Work item | Which lines below contain "thickness"? Copy every one of them.

Data for analysis |
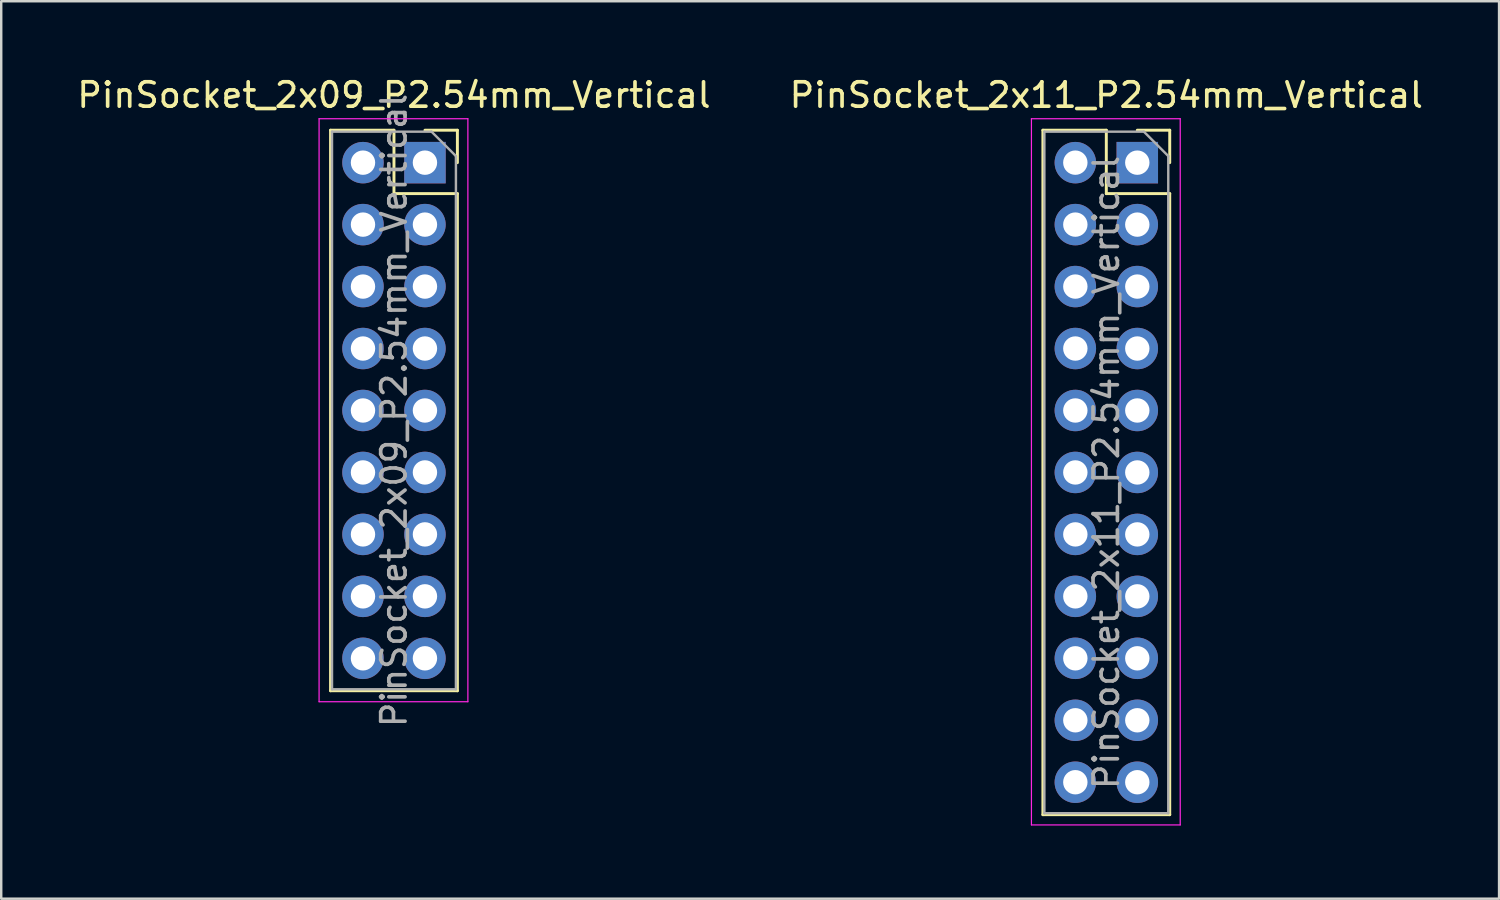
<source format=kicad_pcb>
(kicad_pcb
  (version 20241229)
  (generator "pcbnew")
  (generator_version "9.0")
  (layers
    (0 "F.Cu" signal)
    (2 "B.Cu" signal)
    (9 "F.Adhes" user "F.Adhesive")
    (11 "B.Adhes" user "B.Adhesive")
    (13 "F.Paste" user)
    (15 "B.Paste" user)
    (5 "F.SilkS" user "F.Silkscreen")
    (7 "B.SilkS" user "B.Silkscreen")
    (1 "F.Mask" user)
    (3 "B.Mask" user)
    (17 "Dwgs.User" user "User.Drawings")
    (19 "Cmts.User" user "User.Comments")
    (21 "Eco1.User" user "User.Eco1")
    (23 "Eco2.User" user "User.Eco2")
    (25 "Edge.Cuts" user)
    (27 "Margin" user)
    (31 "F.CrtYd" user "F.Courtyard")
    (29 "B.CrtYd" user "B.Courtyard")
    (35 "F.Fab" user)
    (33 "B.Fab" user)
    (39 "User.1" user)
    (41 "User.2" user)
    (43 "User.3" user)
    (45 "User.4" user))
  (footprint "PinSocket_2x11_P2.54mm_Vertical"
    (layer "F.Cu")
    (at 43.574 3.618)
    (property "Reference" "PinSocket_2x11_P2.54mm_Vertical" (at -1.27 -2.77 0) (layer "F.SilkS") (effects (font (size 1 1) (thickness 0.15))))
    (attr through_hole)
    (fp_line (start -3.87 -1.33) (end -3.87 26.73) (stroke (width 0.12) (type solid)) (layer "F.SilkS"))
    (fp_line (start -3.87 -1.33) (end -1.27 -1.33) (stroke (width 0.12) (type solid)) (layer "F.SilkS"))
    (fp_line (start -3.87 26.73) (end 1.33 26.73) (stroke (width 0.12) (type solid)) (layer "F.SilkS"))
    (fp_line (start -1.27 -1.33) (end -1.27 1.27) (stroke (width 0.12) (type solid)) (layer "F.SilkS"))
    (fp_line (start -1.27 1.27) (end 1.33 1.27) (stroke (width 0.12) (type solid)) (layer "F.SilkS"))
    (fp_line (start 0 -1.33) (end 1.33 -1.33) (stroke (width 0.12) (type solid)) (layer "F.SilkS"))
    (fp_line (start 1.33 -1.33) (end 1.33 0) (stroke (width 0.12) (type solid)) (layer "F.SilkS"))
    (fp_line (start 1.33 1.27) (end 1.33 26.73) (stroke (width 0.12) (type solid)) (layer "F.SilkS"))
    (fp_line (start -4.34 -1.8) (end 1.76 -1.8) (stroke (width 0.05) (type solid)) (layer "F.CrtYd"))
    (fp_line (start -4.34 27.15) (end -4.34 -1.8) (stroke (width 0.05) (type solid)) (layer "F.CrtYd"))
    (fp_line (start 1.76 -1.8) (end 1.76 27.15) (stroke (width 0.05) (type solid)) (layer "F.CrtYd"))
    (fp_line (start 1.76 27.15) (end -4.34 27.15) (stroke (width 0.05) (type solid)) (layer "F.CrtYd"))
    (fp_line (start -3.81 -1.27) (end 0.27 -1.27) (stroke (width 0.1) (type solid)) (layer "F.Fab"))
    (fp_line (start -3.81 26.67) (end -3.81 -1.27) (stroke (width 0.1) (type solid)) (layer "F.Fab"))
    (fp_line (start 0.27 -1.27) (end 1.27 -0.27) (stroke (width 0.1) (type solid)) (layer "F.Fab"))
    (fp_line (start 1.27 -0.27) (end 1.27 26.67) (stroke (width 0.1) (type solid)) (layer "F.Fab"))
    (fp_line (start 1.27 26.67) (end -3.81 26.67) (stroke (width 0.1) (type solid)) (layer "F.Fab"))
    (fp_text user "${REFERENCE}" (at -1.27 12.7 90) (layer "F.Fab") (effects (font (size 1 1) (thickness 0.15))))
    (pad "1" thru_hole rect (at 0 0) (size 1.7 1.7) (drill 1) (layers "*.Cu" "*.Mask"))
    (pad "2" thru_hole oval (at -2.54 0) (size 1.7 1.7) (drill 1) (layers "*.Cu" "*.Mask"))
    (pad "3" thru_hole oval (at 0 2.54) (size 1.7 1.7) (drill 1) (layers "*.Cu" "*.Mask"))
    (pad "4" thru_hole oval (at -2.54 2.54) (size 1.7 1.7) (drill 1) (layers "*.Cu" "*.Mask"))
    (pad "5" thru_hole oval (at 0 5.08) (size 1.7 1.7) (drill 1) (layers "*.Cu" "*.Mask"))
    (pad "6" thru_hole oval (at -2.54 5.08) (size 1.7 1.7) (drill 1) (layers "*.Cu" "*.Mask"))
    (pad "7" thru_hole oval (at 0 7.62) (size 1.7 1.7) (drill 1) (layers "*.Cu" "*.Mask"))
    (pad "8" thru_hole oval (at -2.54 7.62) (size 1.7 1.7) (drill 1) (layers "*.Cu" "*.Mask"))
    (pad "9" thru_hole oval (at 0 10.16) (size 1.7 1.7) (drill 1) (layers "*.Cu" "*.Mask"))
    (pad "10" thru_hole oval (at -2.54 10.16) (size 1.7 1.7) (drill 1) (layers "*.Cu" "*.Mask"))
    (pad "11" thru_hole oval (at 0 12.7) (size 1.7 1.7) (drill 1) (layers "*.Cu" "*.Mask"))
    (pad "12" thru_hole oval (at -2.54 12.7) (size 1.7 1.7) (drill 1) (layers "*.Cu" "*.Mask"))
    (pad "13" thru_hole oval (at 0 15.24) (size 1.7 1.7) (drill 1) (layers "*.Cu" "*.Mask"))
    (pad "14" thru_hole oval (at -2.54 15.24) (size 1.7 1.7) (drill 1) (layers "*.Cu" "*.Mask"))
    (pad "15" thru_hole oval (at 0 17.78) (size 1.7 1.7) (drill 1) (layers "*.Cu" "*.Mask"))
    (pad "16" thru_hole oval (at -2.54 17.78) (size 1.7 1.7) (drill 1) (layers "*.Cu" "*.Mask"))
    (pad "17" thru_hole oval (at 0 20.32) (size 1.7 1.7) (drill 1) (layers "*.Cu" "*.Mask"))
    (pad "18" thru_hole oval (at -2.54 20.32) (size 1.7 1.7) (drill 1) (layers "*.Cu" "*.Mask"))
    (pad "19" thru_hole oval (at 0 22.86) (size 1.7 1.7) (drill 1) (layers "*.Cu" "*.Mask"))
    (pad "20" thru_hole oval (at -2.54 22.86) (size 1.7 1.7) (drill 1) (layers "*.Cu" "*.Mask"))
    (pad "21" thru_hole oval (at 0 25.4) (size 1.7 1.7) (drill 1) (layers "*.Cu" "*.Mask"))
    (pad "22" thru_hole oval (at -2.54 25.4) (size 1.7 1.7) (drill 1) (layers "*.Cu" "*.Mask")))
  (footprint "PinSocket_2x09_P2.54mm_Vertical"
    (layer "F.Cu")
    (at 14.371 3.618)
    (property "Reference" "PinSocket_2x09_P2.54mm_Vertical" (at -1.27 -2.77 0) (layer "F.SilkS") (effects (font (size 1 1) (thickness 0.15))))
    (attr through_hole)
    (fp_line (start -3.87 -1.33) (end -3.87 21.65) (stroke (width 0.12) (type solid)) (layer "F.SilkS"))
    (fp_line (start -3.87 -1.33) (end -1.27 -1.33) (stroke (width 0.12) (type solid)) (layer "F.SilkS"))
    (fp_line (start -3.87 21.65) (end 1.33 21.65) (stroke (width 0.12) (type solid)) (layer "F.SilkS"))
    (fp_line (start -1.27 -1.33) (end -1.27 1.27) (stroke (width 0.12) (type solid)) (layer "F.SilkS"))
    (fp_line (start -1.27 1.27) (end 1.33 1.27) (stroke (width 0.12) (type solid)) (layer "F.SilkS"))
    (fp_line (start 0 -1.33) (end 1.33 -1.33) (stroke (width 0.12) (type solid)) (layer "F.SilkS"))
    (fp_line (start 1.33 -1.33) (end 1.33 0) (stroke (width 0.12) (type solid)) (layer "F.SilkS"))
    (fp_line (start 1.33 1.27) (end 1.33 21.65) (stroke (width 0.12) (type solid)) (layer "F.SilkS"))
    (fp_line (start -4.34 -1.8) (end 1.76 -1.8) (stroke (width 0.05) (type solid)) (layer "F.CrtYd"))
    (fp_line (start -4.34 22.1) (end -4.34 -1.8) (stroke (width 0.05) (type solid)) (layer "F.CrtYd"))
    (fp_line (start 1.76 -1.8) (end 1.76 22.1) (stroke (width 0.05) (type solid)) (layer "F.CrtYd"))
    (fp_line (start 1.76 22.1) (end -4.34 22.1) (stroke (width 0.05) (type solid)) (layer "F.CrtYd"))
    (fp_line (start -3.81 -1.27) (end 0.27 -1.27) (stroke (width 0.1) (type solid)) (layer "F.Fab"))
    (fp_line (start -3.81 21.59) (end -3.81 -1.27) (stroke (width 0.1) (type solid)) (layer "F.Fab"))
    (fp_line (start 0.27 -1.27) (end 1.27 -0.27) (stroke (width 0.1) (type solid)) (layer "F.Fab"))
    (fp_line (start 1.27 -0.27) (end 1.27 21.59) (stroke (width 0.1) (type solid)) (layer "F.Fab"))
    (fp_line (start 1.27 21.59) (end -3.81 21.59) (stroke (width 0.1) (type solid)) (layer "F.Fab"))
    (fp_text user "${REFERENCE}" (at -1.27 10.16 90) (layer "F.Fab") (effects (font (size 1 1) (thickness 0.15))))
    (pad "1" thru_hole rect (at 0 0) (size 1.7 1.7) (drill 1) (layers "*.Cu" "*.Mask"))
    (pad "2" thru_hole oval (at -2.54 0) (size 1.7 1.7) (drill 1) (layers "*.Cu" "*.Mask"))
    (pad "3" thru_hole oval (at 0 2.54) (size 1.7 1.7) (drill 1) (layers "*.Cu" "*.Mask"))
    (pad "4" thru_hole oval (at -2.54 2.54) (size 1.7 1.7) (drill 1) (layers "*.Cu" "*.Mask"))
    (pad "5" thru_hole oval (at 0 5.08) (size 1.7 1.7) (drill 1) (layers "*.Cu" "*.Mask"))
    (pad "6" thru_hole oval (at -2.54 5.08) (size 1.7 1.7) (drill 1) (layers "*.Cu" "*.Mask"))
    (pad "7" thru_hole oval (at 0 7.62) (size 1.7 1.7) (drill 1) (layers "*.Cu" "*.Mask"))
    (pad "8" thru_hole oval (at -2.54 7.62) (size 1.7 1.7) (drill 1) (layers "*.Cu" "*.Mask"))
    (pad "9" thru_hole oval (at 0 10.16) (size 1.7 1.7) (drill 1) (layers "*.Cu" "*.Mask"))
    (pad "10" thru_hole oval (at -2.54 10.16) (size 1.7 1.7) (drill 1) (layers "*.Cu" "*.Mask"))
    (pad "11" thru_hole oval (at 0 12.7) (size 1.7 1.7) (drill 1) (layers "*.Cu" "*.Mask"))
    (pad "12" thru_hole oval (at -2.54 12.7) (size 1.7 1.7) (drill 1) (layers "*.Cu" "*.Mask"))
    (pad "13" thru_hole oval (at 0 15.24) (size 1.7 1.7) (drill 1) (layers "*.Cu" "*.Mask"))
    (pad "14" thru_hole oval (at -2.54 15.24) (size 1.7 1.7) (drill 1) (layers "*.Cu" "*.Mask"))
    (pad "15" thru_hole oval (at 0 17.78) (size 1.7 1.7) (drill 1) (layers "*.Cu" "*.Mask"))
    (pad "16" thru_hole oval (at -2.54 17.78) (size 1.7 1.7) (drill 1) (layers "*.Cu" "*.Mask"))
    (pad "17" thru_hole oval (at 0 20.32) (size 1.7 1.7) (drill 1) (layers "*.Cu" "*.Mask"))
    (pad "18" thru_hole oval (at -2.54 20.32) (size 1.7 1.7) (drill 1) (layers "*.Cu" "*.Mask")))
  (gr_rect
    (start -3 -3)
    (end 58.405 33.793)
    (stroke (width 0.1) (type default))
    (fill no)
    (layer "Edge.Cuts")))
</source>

Response area |
    (property "Reference" "PinSocket_2x11_P2.54mm_Vertical" (at -1.27 -2.77 0) (layer "F.SilkS") (effects (font (size 1 1) (thickness 0.15))))
    (fp_text user "${REFERENCE}" (at -1.27 12.7 90) (layer "F.Fab") (effects (font (size 1 1) (thickness 0.15))))
    (property "Reference" "PinSocket_2x09_P2.54mm_Vertical" (at -1.27 -2.77 0) (layer "F.SilkS") (effects (font (size 1 1) (thickness 0.15))))
    (fp_text user "${REFERENCE}" (at -1.27 10.16 90) (layer "F.Fab") (effects (font (size 1 1) (thickness 0.15))))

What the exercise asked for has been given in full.